**About this task**: Below are entries. Reproduce exactly the lines between the line holding "grasp_pose_detection_detectron2.py: Includes object" and the line holding "opendr_fusion.py: Subscribes to", inclusive, and only those.

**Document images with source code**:
::::::

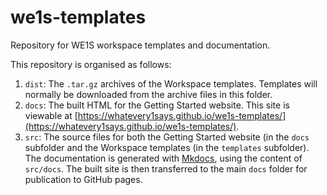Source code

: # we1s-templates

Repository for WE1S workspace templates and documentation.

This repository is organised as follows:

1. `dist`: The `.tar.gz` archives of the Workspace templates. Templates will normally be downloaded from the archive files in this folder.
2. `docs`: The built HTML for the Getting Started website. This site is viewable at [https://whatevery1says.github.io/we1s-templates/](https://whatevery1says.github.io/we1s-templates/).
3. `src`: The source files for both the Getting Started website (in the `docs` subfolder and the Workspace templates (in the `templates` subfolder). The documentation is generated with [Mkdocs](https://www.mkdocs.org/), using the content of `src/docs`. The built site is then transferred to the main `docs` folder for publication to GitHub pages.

::::::

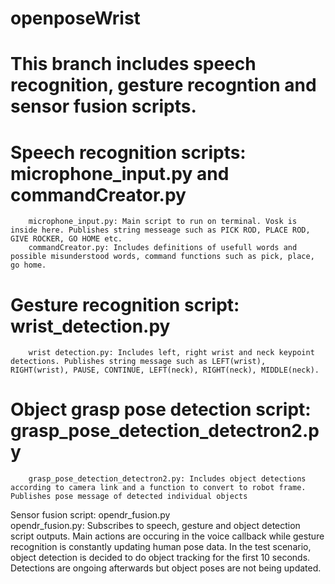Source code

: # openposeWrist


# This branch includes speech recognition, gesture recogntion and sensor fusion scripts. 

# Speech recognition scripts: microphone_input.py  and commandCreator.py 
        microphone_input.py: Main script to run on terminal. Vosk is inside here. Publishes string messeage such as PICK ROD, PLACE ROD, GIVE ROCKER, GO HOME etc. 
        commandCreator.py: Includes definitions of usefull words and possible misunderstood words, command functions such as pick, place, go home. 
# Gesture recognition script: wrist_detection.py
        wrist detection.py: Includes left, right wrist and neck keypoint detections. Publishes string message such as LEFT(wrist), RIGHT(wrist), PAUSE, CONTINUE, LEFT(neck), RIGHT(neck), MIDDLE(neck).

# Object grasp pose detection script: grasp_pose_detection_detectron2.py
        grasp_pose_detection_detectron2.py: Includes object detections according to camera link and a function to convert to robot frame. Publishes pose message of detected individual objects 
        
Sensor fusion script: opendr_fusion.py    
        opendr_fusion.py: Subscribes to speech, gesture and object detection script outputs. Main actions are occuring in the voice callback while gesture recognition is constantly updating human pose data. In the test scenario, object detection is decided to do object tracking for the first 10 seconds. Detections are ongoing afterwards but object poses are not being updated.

::::::

**Response for this exercise**:
        grasp_pose_detection_detectron2.py: Includes object detections according to camera link and a function to convert to robot frame. Publishes pose message of detected individual objects 
        
Sensor fusion script: opendr_fusion.py    
        opendr_fusion.py: Subscribes to speech, gesture and object detection script outputs. Main actions are occuring in the voice callback while gesture recognition is constantly updating human pose data. In the test scenario, object detection is decided to do object tracking for the first 10 seconds. Detections are ongoing afterwards but object poses are not being updated.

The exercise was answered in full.